Hans criou o Chocolate Caseiro de Ilhéus. Caseiro, pero no mucho, porque foi questão de tempo para que seu chocolate (aí incluídas as impagáveis versões Nacib e da Gabriela) conquistasse o Brasil, vendido em aeroportos e lojas de grife.
Daniel Thame
Prestes a completar 500 anos (487 neste 28 de junho), Ilhéus ficou conhecida mundialmente como a Terra do Cacau por meio das obras de Jorge Amado. Com seus coronéis, jagunços, trabalhadores explorados, aventureiros de todos os matizes, moçoilas dadivosas, gabrielas e nacibs, Jorge criou um universo mítico, em obras traduzidas para dezenas de idiomas e adaptadas para incontáveis versões na televisão.
No último quarto de século, quando o cacau atravessou uma de suas piores crises e Jorge partiu para ser amadamente eterno, três personagens que poderiam ter saído de seus livros decidiram subverter a (des)ordem natural das coisas. Como é que uma região que produzia as melhores amêndoas do mundo não produzia nem o mais miserável dos chocolates?
Aí veio Hans Schaeppi, hoteleiro, produtor de cacau, mas principalmente visionário. Hans criou o Chocolate Caseiro de Ilhéus. Caseiro, pero no mucho, porque foi questão de tempo para que seu chocolate (aí incluídas as impagáveis versões Nacib e da Gabriela) conquistasse o Brasil, vendido em aeroportos e lojas de grife.
Hans Schaeppi viu a uva – perdão, o chocolate -, mas ninguém se atreveu a seguir o caminho. Freud, perdão de novo, Jorge explica.
Até que entrou em cena outro visionário (meio gênio, meio louco, naquele momento mais louco do que gênio. Seu nome: Marco Lessa.
Pois não é que o empresário e produtor de eventos decidiu criar em Ilhéus o Festival Internacional do Cacau e Chocolate. O nome pomposo (pretencioso?), escondia uma realidade bem menos glamourosa: de chocolate sulbaiano mesmo só havia o de Hans.
Mas Marco Lessa já nem via a uva: via chocolate mesmo. E chocolate de origem, feito com cacau fino, para disputar mercado com os melhores chocolates do mundo, que eram feitos com as nossas amêndoas do sul da Bahia. Precisa desenhar?
Uma década depois, já são cerca de 70 marcas regionais, Chor (eleito recentemente um dos três melhores chocolates do mundo), Sagarana, Yrerê, Maltez, Modaka, Mendá, Benevides, Seno, Cacau do Céu, Natucoa, Sul da Bahia, Terravista e companha limitada. Todos nascidos na esteira do festival, que, sim, hoje faz mais do que jus ao nome, maior do gênero na América Latina.
Chocolates para se degustar de joelhos!
Junto com o chocolate de origem, veio a produção de amêndoas de altíssima qualidade. E aí entra o personagem com dotes de alquimista na sua fazenda/santuário Leolinda. Jeitão simples de monge franciscano, talento de Papa na excelência do seu (Santo) Ofício. O que ele fez com o cacau, antes destinado apenas às moageiros e plantados aos Deus dará (às vezes vinha uma praga e Deus não dava), ao elevar os padrões de seleção, cultivo e, consequentemente de qualidade, só tem uma definição: revolução.
João Tavares, Hans Schaeppi, Marco Lessa. Cacau e agora também chocolate.
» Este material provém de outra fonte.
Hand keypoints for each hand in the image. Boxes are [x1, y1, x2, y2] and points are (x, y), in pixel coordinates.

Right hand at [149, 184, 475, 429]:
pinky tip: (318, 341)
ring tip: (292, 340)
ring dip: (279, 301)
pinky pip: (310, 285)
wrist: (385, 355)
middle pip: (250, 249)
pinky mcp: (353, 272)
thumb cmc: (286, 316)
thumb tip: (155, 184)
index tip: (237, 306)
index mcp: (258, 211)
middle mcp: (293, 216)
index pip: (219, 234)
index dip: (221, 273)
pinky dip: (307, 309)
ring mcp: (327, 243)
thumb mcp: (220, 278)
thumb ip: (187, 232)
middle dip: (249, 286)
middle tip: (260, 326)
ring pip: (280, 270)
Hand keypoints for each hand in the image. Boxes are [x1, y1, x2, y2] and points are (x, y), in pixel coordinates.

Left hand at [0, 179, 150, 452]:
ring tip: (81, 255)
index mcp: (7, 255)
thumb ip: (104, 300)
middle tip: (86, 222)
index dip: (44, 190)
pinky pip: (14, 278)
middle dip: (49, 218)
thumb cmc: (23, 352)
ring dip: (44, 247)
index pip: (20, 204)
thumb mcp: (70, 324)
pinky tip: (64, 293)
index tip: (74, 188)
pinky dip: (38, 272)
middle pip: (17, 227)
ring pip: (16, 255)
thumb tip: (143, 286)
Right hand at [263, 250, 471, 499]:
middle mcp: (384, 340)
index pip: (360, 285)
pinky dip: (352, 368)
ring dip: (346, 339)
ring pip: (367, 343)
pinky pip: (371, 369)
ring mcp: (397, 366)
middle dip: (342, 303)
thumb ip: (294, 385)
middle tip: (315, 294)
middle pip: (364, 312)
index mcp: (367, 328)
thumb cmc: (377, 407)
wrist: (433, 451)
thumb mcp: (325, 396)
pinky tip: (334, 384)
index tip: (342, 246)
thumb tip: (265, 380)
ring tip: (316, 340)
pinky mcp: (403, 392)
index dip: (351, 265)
Embalados e inspirados nas histórias de Jorge que amou o cacau e certamente amaria os chocolates hoje mundialmente amados.
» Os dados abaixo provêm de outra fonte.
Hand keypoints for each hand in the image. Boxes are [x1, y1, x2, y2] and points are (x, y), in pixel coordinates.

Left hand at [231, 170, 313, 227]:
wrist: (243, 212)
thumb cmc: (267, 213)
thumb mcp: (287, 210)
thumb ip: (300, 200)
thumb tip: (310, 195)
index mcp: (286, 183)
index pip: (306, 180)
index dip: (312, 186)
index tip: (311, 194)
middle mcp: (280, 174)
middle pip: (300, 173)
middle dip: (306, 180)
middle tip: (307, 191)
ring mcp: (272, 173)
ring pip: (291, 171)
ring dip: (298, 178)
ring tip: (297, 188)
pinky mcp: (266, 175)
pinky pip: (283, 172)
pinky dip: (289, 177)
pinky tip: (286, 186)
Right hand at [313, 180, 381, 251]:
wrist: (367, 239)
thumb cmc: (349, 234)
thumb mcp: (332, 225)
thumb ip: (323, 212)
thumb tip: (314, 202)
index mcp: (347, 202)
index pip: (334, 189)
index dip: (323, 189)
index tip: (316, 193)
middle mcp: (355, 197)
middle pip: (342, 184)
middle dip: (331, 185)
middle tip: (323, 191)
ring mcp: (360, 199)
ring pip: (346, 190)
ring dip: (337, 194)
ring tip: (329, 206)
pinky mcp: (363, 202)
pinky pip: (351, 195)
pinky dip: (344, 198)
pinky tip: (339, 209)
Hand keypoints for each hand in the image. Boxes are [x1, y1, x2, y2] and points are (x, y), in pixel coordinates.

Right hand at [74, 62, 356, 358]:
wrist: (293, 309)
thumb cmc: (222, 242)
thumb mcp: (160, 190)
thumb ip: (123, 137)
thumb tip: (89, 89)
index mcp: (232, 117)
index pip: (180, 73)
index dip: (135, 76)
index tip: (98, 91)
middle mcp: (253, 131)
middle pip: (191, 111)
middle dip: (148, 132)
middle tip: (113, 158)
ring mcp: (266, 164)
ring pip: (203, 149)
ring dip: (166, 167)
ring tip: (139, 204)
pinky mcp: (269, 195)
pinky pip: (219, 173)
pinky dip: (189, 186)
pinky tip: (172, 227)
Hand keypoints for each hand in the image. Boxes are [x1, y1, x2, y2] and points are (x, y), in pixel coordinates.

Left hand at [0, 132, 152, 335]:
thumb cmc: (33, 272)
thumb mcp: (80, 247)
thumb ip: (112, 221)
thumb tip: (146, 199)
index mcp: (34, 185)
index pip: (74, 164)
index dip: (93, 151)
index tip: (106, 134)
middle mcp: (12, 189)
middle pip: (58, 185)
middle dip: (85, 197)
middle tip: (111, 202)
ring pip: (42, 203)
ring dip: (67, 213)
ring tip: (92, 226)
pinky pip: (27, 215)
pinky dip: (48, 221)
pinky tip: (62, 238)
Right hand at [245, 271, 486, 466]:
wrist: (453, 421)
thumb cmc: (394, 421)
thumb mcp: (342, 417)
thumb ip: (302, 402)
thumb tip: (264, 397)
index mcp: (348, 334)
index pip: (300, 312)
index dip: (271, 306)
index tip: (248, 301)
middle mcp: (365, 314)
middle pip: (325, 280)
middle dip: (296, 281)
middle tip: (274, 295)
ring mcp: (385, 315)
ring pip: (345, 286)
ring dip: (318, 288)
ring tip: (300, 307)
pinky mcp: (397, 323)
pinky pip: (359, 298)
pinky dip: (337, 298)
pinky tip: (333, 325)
Histórias que dariam um livro, mas que nos satisfazem o corpo e a alma quando nos dão um divina barra de cada chocolate que brota dessa sagrada terra grapiuna, onde também brotam pioneiros/visionários sempre dispostos a reescrever essa história de quase meio milênio, onde ainda há muito o que reescrever e escrever.
Bem vindos às terras do cacau e do chocolate!
E Salve Jorge. Sempre.
Daniel Thame é jornalista, blogueiro, escritor e editor do site Cacau&Chocolate.